Benedikt Meyer est historien et écrivain.

À la fin, même Guillaume Tell avait changé d’avis, proclamant sur les affiches: «La Suisse, fière de sa neutralité, dit oui à l’ONU.» Nous étions en 2002, les électeurs devaient se prononcer sur l’entrée de la Suisse à l’ONU. Dans la bouche du héros national, on retrouvait le mot qui symbolise le rapport de la Suisse au monde: la neutralité.

Au lendemain de la Grande Guerre, il était devenu évident que seule la coopération internationale permettrait d’empêcher de futures catastrophes. Aussi, en 1919, les vainqueurs jetèrent-ils à Versailles les bases de la concertation internationale, la Société des Nations, en plus d’imposer les conditions de la paix. Cela interpellait la Suisse, encore restait-il à savoir si la neutralité était compatible avec l’appartenance à une institution dirigée par les puissances sorties victorieuses du conflit. Sur une affiche de 1920, Guillaume Tell mettait en garde les électeurs: «Hütet Euch vor dem Versailler Völkerbund! — Gardez-vous de la Société des Nations née à Versailles!» En vain.

La Suisse fut l’un des membres fondateurs de la SDN, les grandes puissances reconnurent sa neutralité, et Genève fut préférée à Bruxelles pour accueillir le siège de la future institution. La Suisse s’engagea au niveau diplomatique et humanitaire, mais agit avec mesure et toujours en arrière-plan. Elle redoubla encore de prudence à l’arrivée de la Deuxième Guerre mondiale, lorsque l’institution du lac Léman commença à représenter un risque politique pour sa neutralité et une provocation potentiellement inquiétante aux yeux de l’Allemagne et de l’Italie.
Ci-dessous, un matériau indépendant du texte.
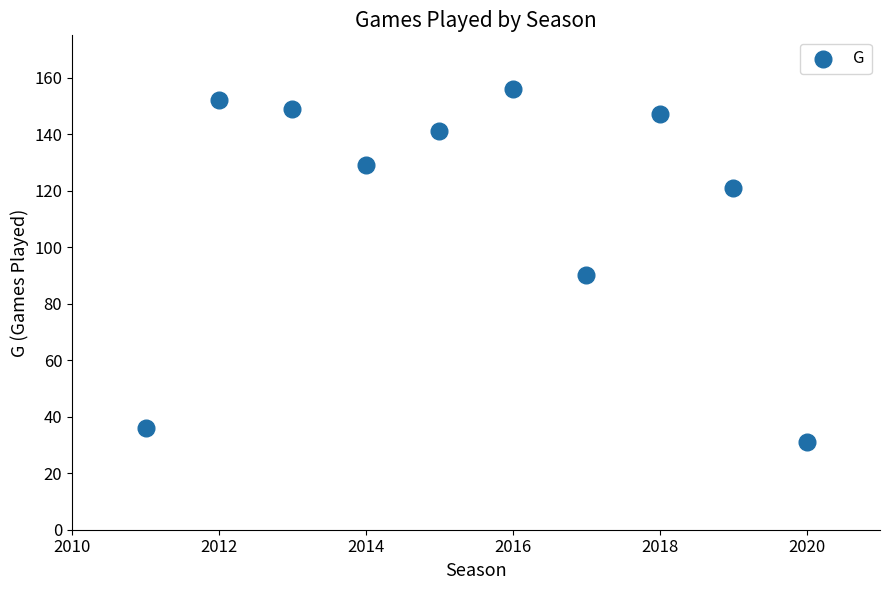

What Y value in the scatter plot is closest to 93?

90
En 1946, le Conseil fédéral refusa de devenir membre de l’Organisation des Nations unies, qui avait remplacé la Société des Nations, considérant que l’adhésion était incompatible avec la neutralité. Il n’était pas le seul. À cette époque, la France, nation disposant d’un droit de veto, ne souhaitait pas non plus que l’ONU soit ouverte aux pays neutres. La Suisse resta donc à l’écart, même lorsque de plus en plus de pays – certains neutres d’ailleurs – rejoignirent l’organisation. Elle joua les observatrices, soutint l’ONU à son siège européen de Genève, offrit ses services, réalisa des missions spéciales, fournit une aide humanitaire et coopéra avec diverses organisations onusiennes.
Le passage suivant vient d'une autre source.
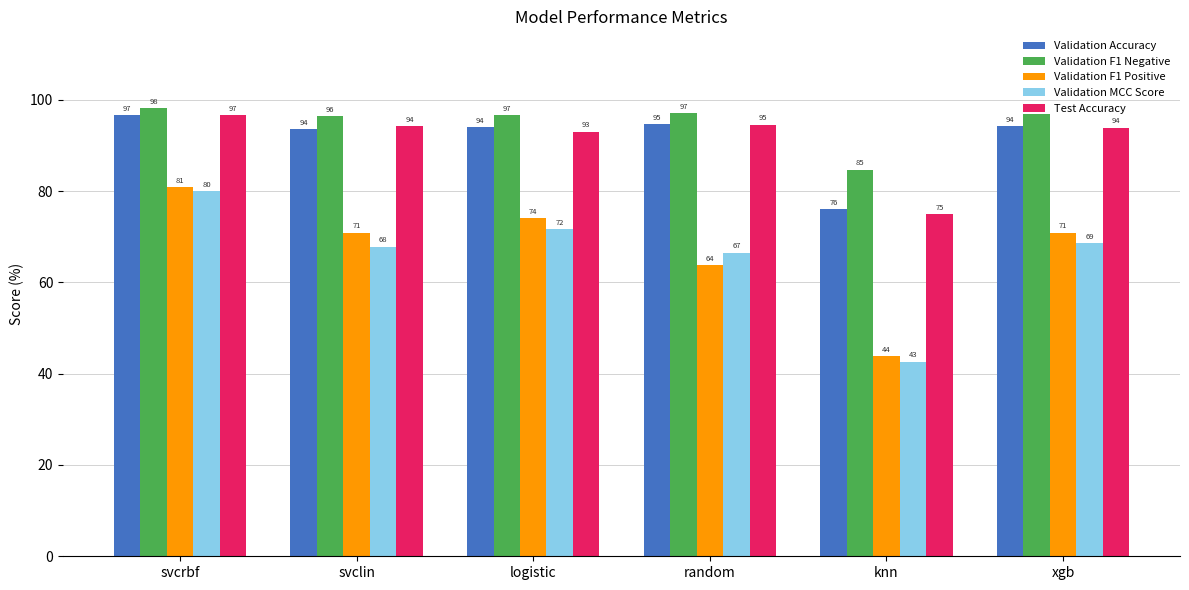

Between svclin and knn, which series saw the biggest shift?

Validation F1 Positive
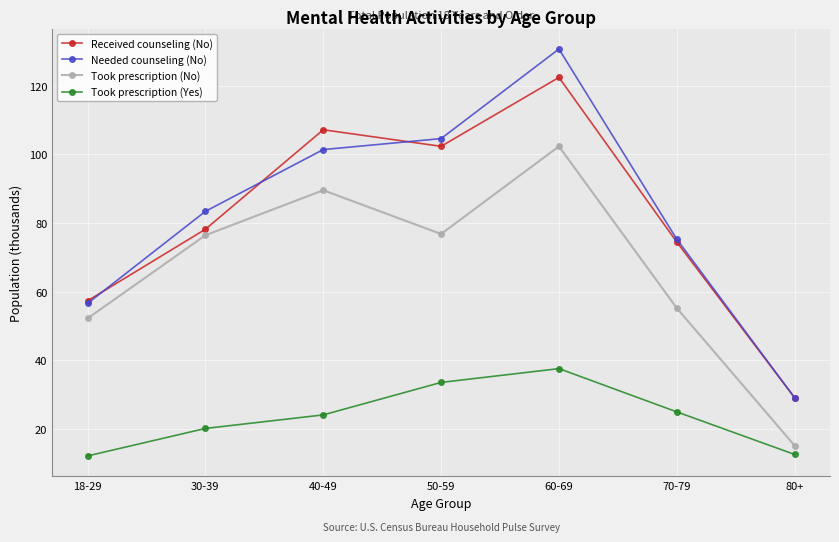

How many interior local valleys does the Took prescription (No) series have?

1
Propagande pour l’adhésion de la Suisse à la Société des Nations, carte postale de 1920.
Musée national suisse

Pourquoi ne pas adhérer alors? Consultés en 1986, les électeurs refusèrent à 76 %. Pour beaucoup d’entre eux, la neutralité du pays exigeait de rester en marge de l’organisation. D’autres pensaient que les soucis du monde se tiendraient loin de la Suisse tant que la Suisse se tiendrait loin des soucis du monde.
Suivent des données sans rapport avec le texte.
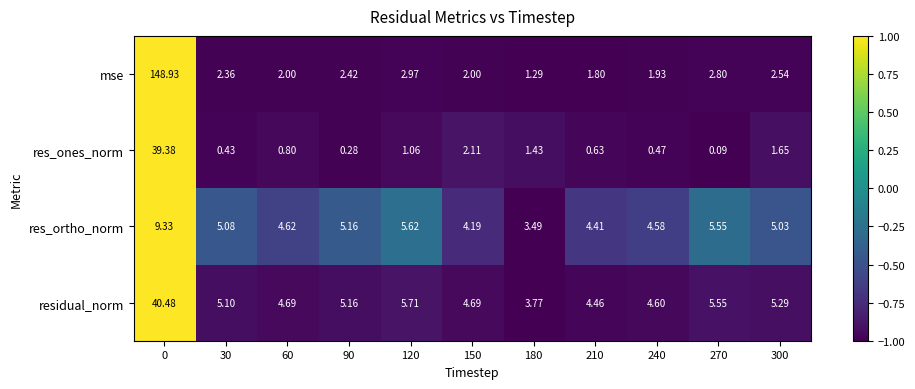

Between 90 and 210, which series saw the biggest shift?

res_ortho_norm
Trois ans plus tard, le monde changea. La fin du conflit Est-Ouest marqua l’arrivée d’une nouvelle ère et la question de savoir comment la Suisse se positionnait sur la scène internationale domina les années 1990. Le pays adhéra à la banque mondiale et au fonds monétaire international en 1992, mais les électeurs refusèrent, la même année, de devenir membre de la CEE. Dix ans et plusieurs crises plus tard – économiques et politiques –, le peuple suisse arriva à la conclusion que dans le monde interconnecté du XXIe siècle, il n’y avait plus de place pour un «splendide isolement». Une forme d’intégration internationale, quelle qu’elle soit, était souhaitable. L’adhésion à l’ONU fut votée le 3 mars 2002 avec l’aide de Guillaume Tell et 54 % de oui. La Suisse était l’un des derniers pays au monde à ne pas en faire partie.

Bureau anglais des secrétaires sténographes de la Société des Nations, 1930.